Written Scale Score = [{(A – B) /C} x D] + E
The MCQ portion of the exam has 200 multiple-choice questions of which 175 are scored. Different MCQs are used for each administration of the exam. An applicant’s MCQ “raw” score is the number of questions answered correctly. Because the questions asked on one administration may, as a group, be easier or more difficult than those asked on another administration, a raw score earned on one occasion may not signify the same degree of proficiency as that same score earned on another administration. This problem is addressed by a process called "equating'; equated scores are often labeled as MCQ "scale" scores in reports of the results.
Equating adjusts for differences in the difficulty of the MCQs across administrations. It does this by calibrating the scores on each new version of the exam so that a given equated MCQ score indicates the same degree of proficiency regardless of the exam on which it was earned.
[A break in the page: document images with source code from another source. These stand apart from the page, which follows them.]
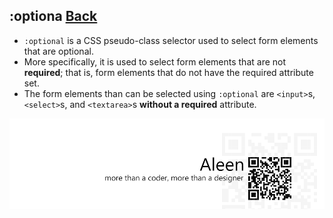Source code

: ## :optiona [**Back**](./../pseudoClass.md)

- `:optional` is a CSS pseudo-class selector used to select form elements that are optional.
- More specifically, it is used to select form elements that are not **required**; that is, form elements that do not have the required attribute set.
- The form elements than can be selected using `:optional` are `<input>`s, `<select>`s, and `<textarea>`s **without a required** attribute.


<a href="http://aleen42.github.io/" target="_blank" ><img src="./../../../pic/tail.gif"></a>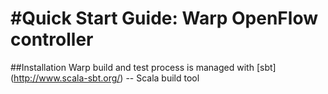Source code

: #Quick Start Guide: Warp OpenFlow controller
====================================

##Installation
Warp build and test process is managed with [sbt] (http://www.scala-sbt.org/) -- Scala build tool
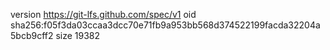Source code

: version https://git-lfs.github.com/spec/v1
oid sha256:f05f3da03ccaa3dcc70e71fb9a953bb568d374522199facda32204a5bcb9cff2
size 19382
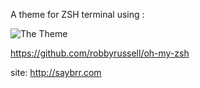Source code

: A theme for ZSH terminal using :

![The Theme](http://i.imgur.com/BdVZZoa.png)

https://github.com/robbyrussell/oh-my-zsh

site: http://saybrr.com
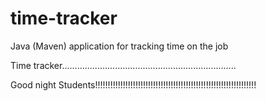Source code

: # time-tracker
Java (Maven) application for tracking time on the job

Time tracker.....................................................................

Good night Students!!!!!!!!!!!!!!!!!!!!!!!!!!!!!!!!!!!!!!!!!!!!!!!!!!!!!!!!!!!!!!!!
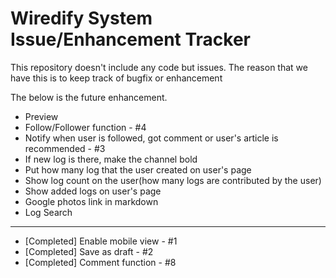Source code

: # Wiredify System Issue/Enhancement Tracker

This repository doesn't include any code but issues.
The reason that we have this is to keep track of bugfix or enhancement

The below is the future enhancement.

* Preview
* Follow/Follower function - #4
* Notify when user is followed, got comment or user's article is recommended - #3
* If new log is there, make the channel bold
* Put how many log that the user created on user's page
* Show log count on the user(how many logs are contributed by the user)
* Show added logs on user's page
* Google photos link in markdown
* Log Search

---

* [Completed] Enable mobile view - #1
* [Completed] Save as draft - #2 
* [Completed] Comment function - #8




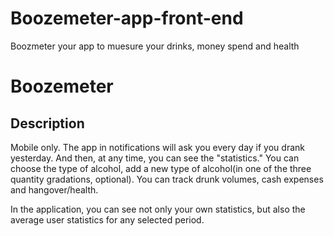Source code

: # Boozemeter-app-front-end

Boozmeter your app to muesure your drinks, money spend and health

# Boozemeter

## Description

Mobile only.
The app in notifications will ask you every day if you drank yesterday. And then, at any time, you can see the "statistics."
You can choose the type of alcohol, add a new type of alcohol(in one of the three quantity gradations, optional).
You can track drunk volumes, cash expenses and hangover/health.

In the application, you can see not only your own statistics, but also the average user statistics for any selected period.
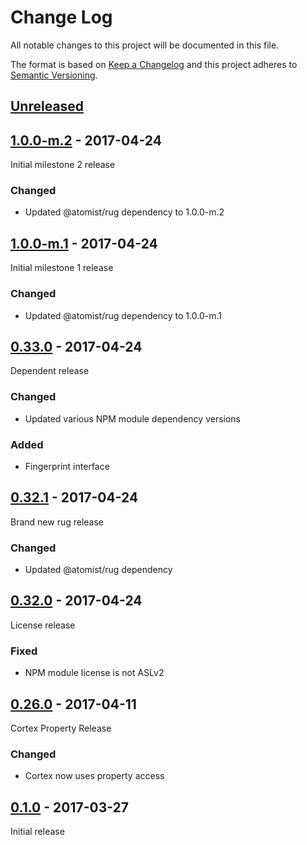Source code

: # Change Log

All notable changes to this project will be documented in this file.

The format is based on [Keep a Changelog](http://keepachangelog.com/)
and this project adheres to [Semantic Versioning](http://semver.org/).

## [Unreleased]

[Unreleased]: https://github.com/atomist/cortex/compare/1.0.0-m.2...HEAD

## [1.0.0-m.2] - 2017-04-24

[1.0.0-m.2]: https://github.com/atomist/cortex/compare/1.0.0-m.1...1.0.0-m.2

Initial milestone 2 release

### Changed

-   Updated @atomist/rug dependency to 1.0.0-m.2

## [1.0.0-m.1] - 2017-04-24

[1.0.0-m.1]: https://github.com/atomist/cortex/compare/0.32.1...1.0.0-m.1

Initial milestone 1 release

### Changed

-   Updated @atomist/rug dependency to 1.0.0-m.1

## [0.33.0] - 2017-04-24

[0.33.0]: https://github.com/atomist/cortex/compare/0.32.1...0.33.0

Dependent release

### Changed

-   Updated various NPM module dependency versions

### Added

-   Fingerprint interface

## [0.32.1] - 2017-04-24

[0.32.1]: https://github.com/atomist/cortex/compare/0.32.0...0.32.1

Brand new rug release

### Changed

-   Updated @atomist/rug dependency

## [0.32.0] - 2017-04-24

[0.32.0]: https://github.com/atomist/cortex/compare/0.31.0-staging...0.32.0

License release

### Fixed

-   NPM module license is not ASLv2

## [0.26.0] - 2017-04-11

[0.26.0]: https://github.com/atomist/cortex/compare/0.25.0...0.26.0

Cortex Property Release

### Changed

-   Cortex now uses property access

## [0.1.0] - 2017-03-27

[0.1.0]: https://github.com/atomist/cortex/tree/0.1.0

Initial release
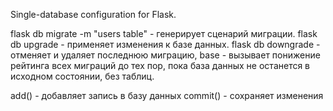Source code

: Single-database configuration for Flask.

flask db migrate -m "users table" - генерирует сценарий миграции.
flask db upgrade - применяет изменения к базе данных.
flask db downgrade - отменяет и удаляет последнюю миграцию, base - вызывает понижение рейтинга всех миграций до тех пор, пока база данных не останется в исходном состоянии, без таблиц.

add() - добавляет запись в базу данных
commit() - сохраняет изменения
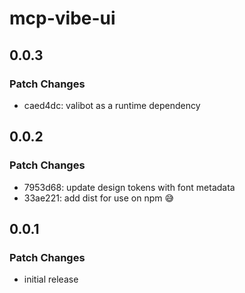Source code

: # mcp-vibe-ui

## 0.0.3

### Patch Changes

- caed4dc: valibot as a runtime dependency

## 0.0.2

### Patch Changes

- 7953d68: update design tokens with font metadata
- 33ae221: add dist for use on npm 😅

## 0.0.1

### Patch Changes

- initial release

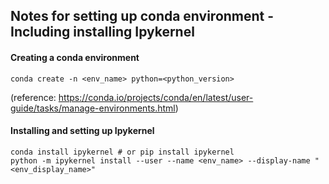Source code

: ## Notes for setting up conda environment - Including installing Ipykernel

#### Creating a conda environment
    conda create -n <env_name> python=<python_version>

(reference: https://conda.io/projects/conda/en/latest/user-guide/tasks/manage-environments.html)

 #### Installing and setting up Ipykernel
 
    conda install ipykernel # or pip install ipykernel
    python -m ipykernel install --user --name <env_name> --display-name "<env_display_name>"
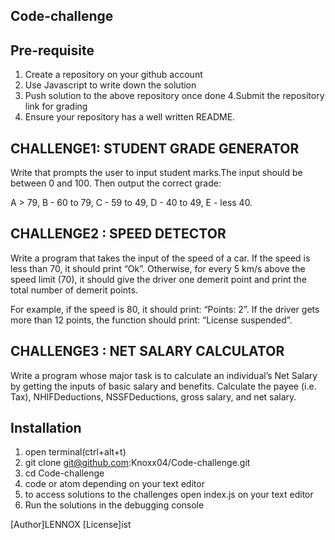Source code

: ## Code-challenge

## Pre-requisite
1. Create a repository on your github account
2. Use Javascript to write down the solution
3. Push solution to the above repository once done
4.Submit the repository link for grading
5. Ensure your repository has a well written README.
## CHALLENGE1: STUDENT GRADE GENERATOR
Write that prompts the user to input student marks.The input should be between 0 and 100. Then output the correct grade: 

A > 79, B - 60 to 79, C -  59 to 49, D - 40 to 49, E - less 40.


## CHALLENGE2 : SPEED DETECTOR
Write a program that takes the input of the speed of a car. If the speed is less than 70, it should print “Ok”. Otherwise, for every 5 km/s above the speed limit (70), it should give the driver one demerit point and print the total number of demerit points.

For example, if the speed is 80, it should print: “Points: 2”. If the driver gets more than 12 points, the function should print: “License suspended”.


## CHALLENGE3 : NET SALARY CALCULATOR
Write a program whose major task is to calculate an individual’s Net Salary by getting the inputs of basic salary and benefits. Calculate the payee (i.e. Tax), NHIFDeductions, NSSFDeductions, gross salary, and net salary. 

## Installation
1. open terminal(ctrl+alt+t)
2. git clone git@github.com:Knoxx04/Code-challenge.git
3. cd Code-challenge
4. code or atom depending on your text editor
5. to access solutions to the challenges open index.js on your text editor
6. Run the solutions in the debugging console




[Author]LENNOX
[License]ist
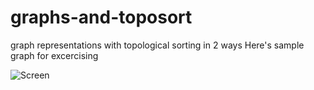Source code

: # graphs-and-toposort
graph representations with topological sorting in 2 ways
Here's sample graph for excercising

![Screen](https://github.com/Haradd/graphs-and-toposort/blob/master/Directed_acyclic_graph.png)
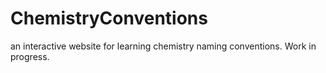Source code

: # ChemistryConventions

an interactive website for learning chemistry naming conventions. Work in progress. 
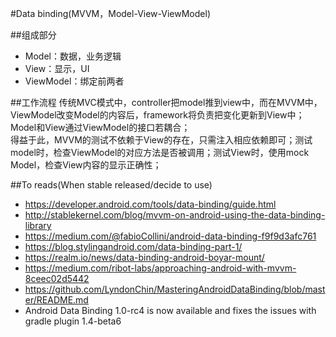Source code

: #Data binding(MVVM，Model-View-ViewModel)

##组成部分
+  Model：数据，业务逻辑
+  View：显示，UI
+  ViewModel：绑定前两者  

##工作流程
传统MVC模式中，controller把model推到view中，而在MVVM中，ViewModel改变Model的内容后，framework将负责把变化更新到View中；Model和View通过ViewModel的接口若耦合；  
得益于此，MVVM的测试不依赖于View的存在，只需注入相应依赖即可；测试model时，检查ViewModel的对应方法是否被调用；测试View时，使用mock Model，检查View内容的显示正确性；

##To reads(When stable released/decide to use)
+  https://developer.android.com/tools/data-binding/guide.html
+  http://stablekernel.com/blog/mvvm-on-android-using-the-data-binding-library
+  https://medium.com/@fabioCollini/android-data-binding-f9f9d3afc761
+  https://blog.stylingandroid.com/data-binding-part-1/
+  https://realm.io/news/data-binding-android-boyar-mount/
+  https://medium.com/ribot-labs/approaching-android-with-mvvm-8ceec02d5442
+  https://github.com/LyndonChin/MasteringAndroidDataBinding/blob/master/README.md
+  Android Data Binding 1.0-rc4 is now available and fixes the issues with gradle plugin 1.4-beta6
The equating process involves inserting into each new version of the MCQ exam a set of questions that have been used before and whose difficulty is known. Equating adjusts the raw scores on the basis of whether the applicants taking the current version of the exam earn higher or lower scores on the repeated questions than did the applicants who answered these same questions on a previous administration. As a result of this adjustment, which is based on essentially all bar exam MCQ takers, an MCQ-equated score that was earned on one administration corresponds to the same level of proficiency as that same scale score on another administration. The State Bar will conduct a Standard Setting study after the February bar exam to establish a new baseline, and will then use a method of equating known as Item Response Theory or IRT equating for all exams thereafter. Equating is used on virtually all large-scale tests (such as the LSAT, ACT, SAT, USMLE, and NCLEX).
Equating cannot be directly used for bar exam written sections because essay and PT questions are not reused across administrations of the exam because they are published following each administration. However, there is a strong underlying relationship between written and MCQ scores. As a result of this relationship, an increase or decrease in average MCQ scores between administrations signals a corresponding change in average applicant ability. Because of this relationship and the equating process, MCQ “scale” scores provide the best way to monitor differences in average applicant ability across administrations of the exam. Scaling written scores to the MCQ subsequently results in having a given written scale score indicate about the same level of proficiency regardless of the exam on which that written scale score was earned.